All of this is going on to my left as Stacie sits in between my legs to deliver the placenta. "Did I tear?" I fear the worst as I'm sure my entire body has been ripped in half- "Nope" she says, "Just a small cut on the side of the vaginal wall, but I'm not even going to stitch it. It should heal fine on it's own."
After I deliver the placenta, one more damn push, she says that I'm lucky he came out today. My placenta abrupted sometime during all the pushing and a bit of blood came out with him. 
Armando has been with the baby the whole time and I look over as I hear everyone start laughing. While they are measuring him he started to pee... it landed right on Daddy's favorite shoes :)
She asks if the Pitocin drip is ok now, and since I did a ten page paper in school on post-partum hemorrhaging... I agree to the IV. Then my sweet, dear nurse Christy does the most terrible thing in the world and starts stomping on my stomach- total TMI but, I can feel everything in my body gush from between my legs. Through all of the pain from her jumping on my uterus- I fear that I will flood the room with bodily fluids- surely if childbirth didn't kill me this will... but, alas; I am overreacting and I survive.
I get to watch the man I love hold our child, nothing prepares you for this overwhelming rush of emotion.
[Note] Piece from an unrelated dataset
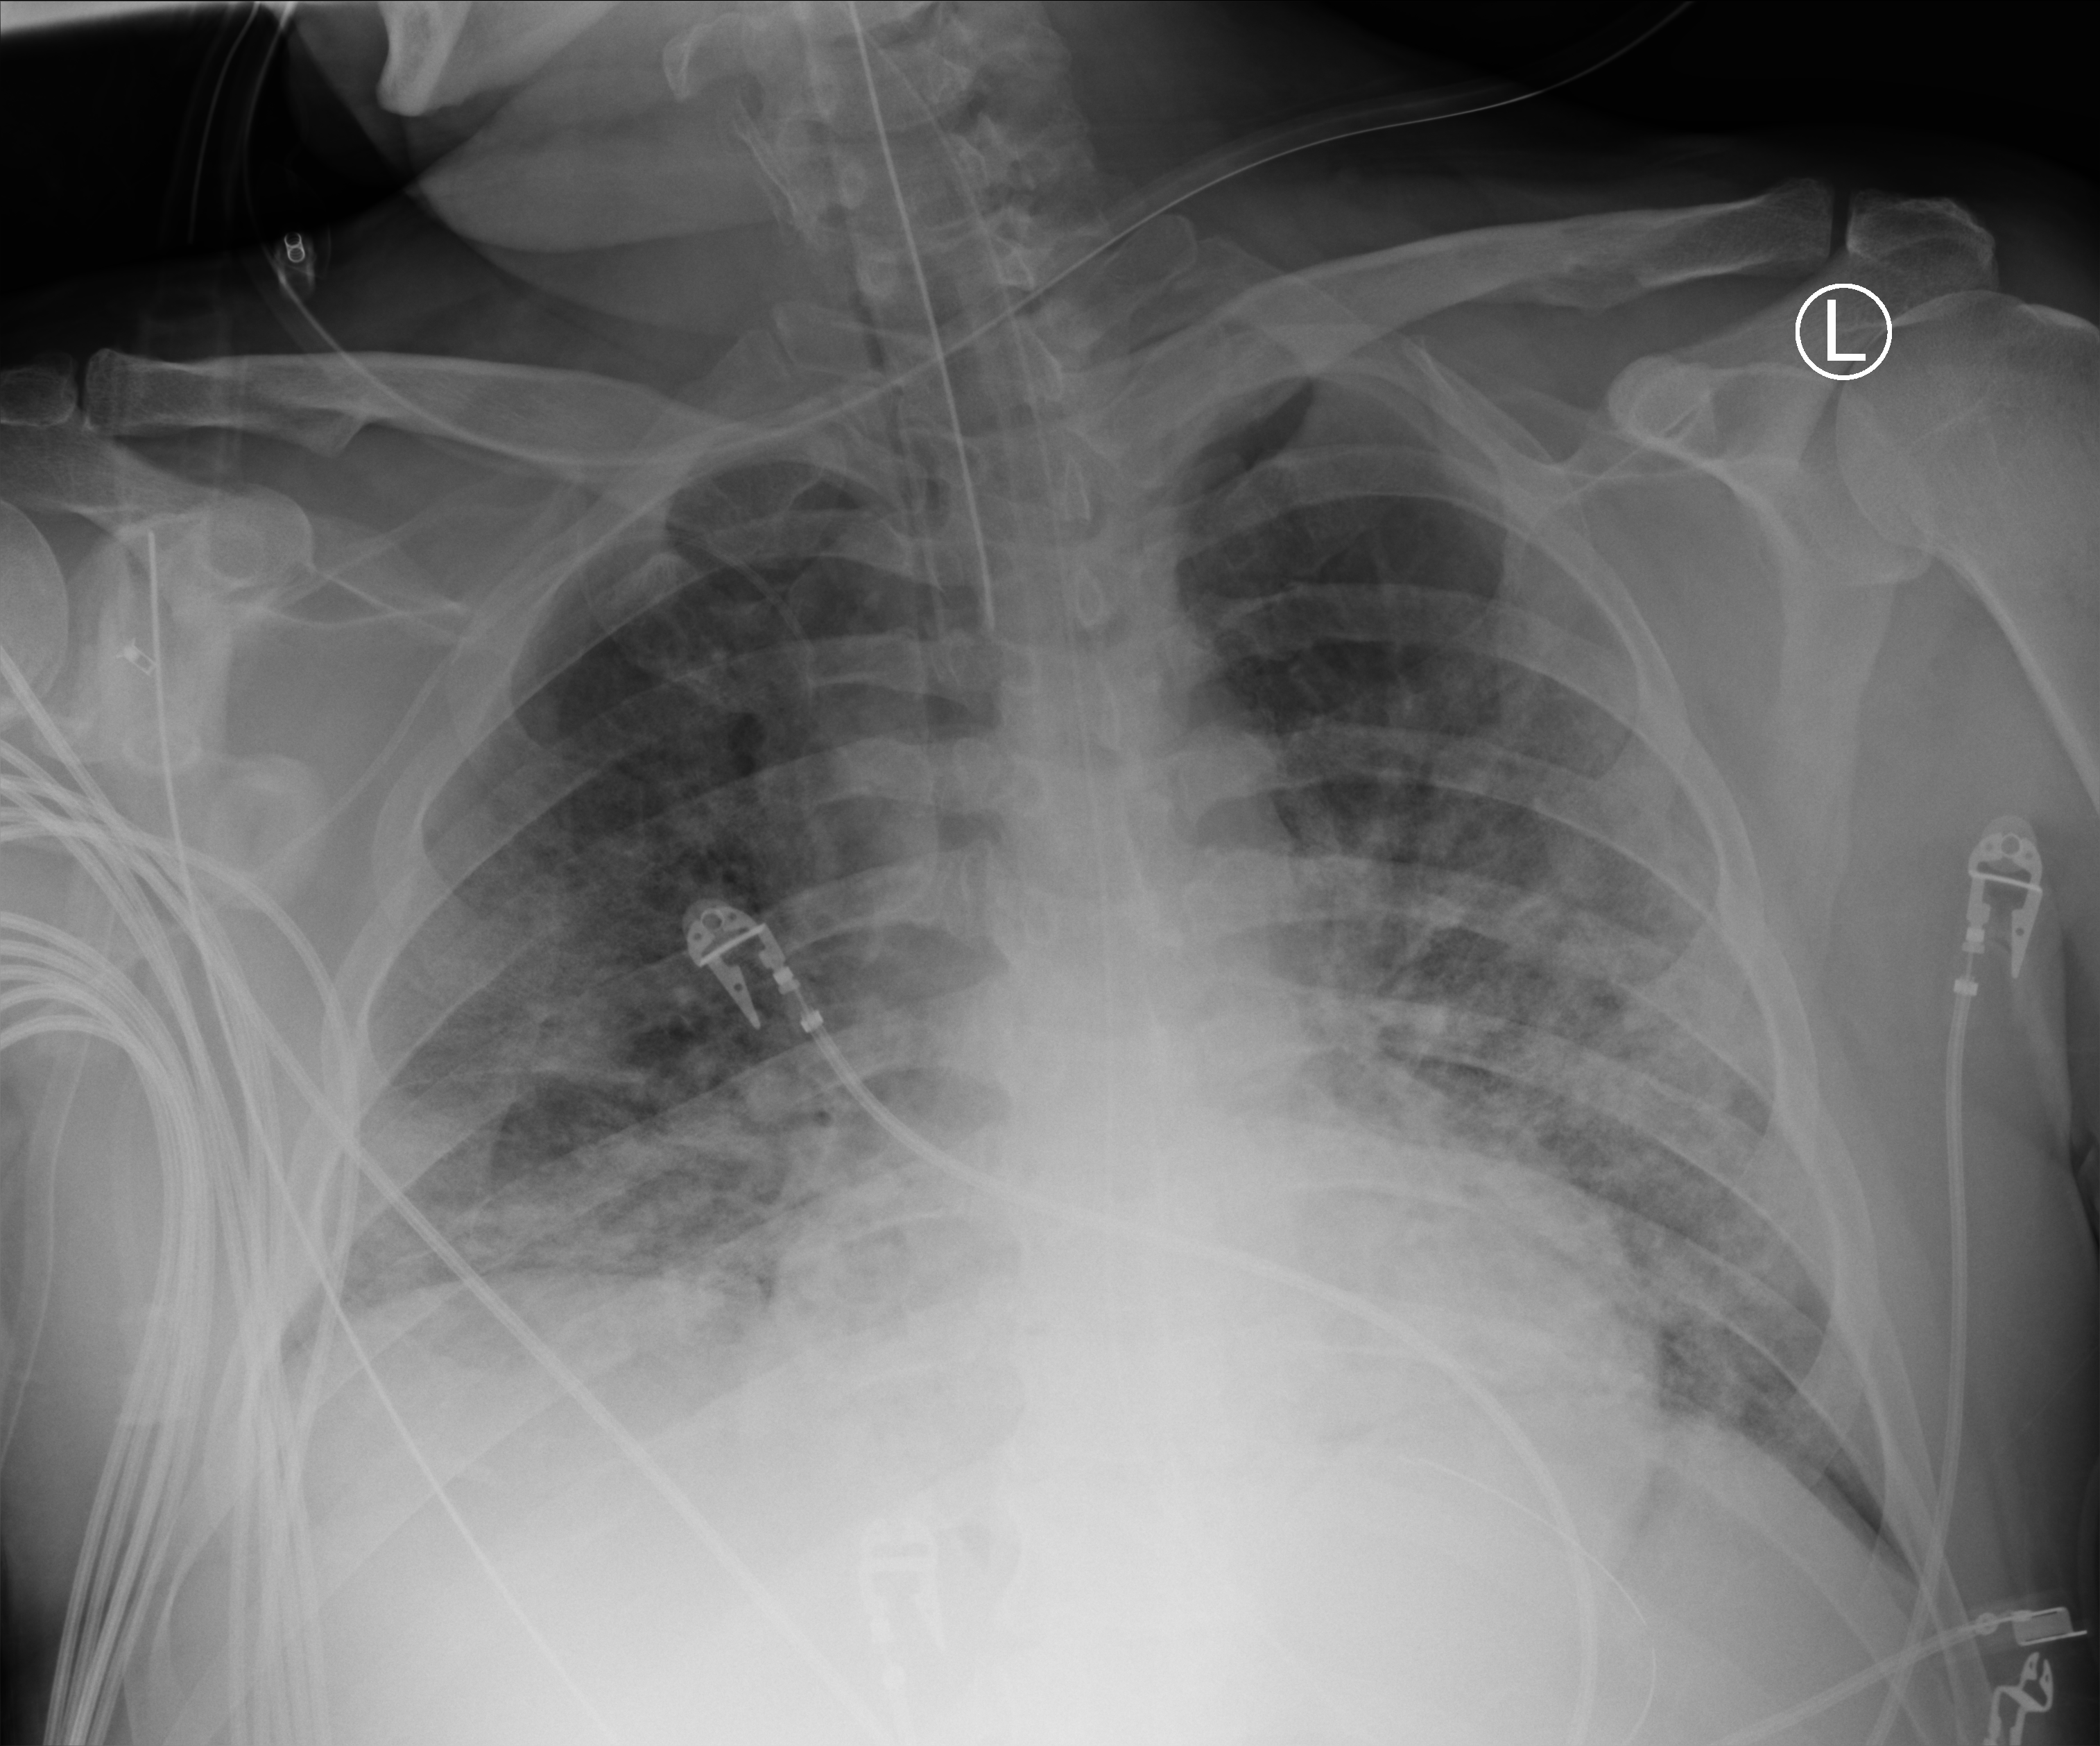
Portable chest radiograph, anteroposterior (AP) projection. Patient hospitalised with COVID-19; male, aged 18–59 years.
From the hospital-stay record, not from the radiograph (when in the stay this image was taken is not recorded): admitted to intensive care during this hospital stay: yes; chronic kidney disease (admission record): no; COPD (admission record): no.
First family picture, I look like a refugee.
After a few minutes, my dad shoos everyone out of the room so that the three of us can get acquainted and choose a name. Oh yeah, we hadn't decided on a name yet... now seems like a good time.





Friday, January 3, 2014

Hoping, Wishing, Waiting

On our appointment for the 19th of December my midwife informed me that I was already dilated to 4cm, 90% effaced and the baby had dropped in station. I had been having tons of Braxton Hicks contractions but we were still so surprised.
After Armando picked his jaw up off of the floor, Stacie said, "We could have a babe by the end of the weekend!"
She also mentioned that my Group B Strep swab had come back positive. I asked what this meant, she said since nothing grew out it was probably not a big deal- but since I work in the medical field it was likely just colonized on my skin because I come in contact with so many people. "I'm surprised I don't have it" Stacie said, "I'm all up in vaginas all day long!" Because I wanted a vaginal birth I would have to have an antibiotic every four hours I was in labor as a preventative measure so that nothing was passed onto the baby.
I asked her if I needed a medical reason to start my FMLA today instead of waiting to go into labor- when she said no, I asked her to change my FMLA date to start the next day, December 20th. No way did I want to go into labor in front of my co-workers or god forbid a patient.
Mondo and I were so concerned about going into labor that he didn't go back into work that night, but stayed with me. I had inconsistent contractions thru the night, they never got closer together and didn't hurt so when it didn't happen that night I spent the next day at my parents house hanging out with them and counting the minutes until this little man made his debut...
It didn't happen.
And then it didn't happen Saturday, Sunday, Monday, Tuesday... Christmas day or the next.
Every day brought texts and calls from my parents, sisters and Armando while he was at work. The Christmas season is one of his busiest times and I'm sure the stress of a very pregnant wife who could go into labor "any moment now" wasn't helping. I finally stopped calling him at work because everytime I did his employees asked "Is it time!?" when they realized it was me.
When we showed up for our 38 week appointment on Thursday Stacie seemed surprised that we had made it through the week- so were we.
I asked her about stripping my membranes, separating the bag of waters from my uterus- "Oh, I did that last week. I can do it again though."
This time I was dilated 5cm, 95 % effaced and baby boy had dropped yet again.
We went out to eat after our appointment and pondered when this kid was going to show up, I just prayed he wouldn't stay until his original due date: January 5th.
I was okay with letting him come in his own time, but ever since our midwife had said he could come any time now- I was really looking forward to him being born- it was now making me anxious.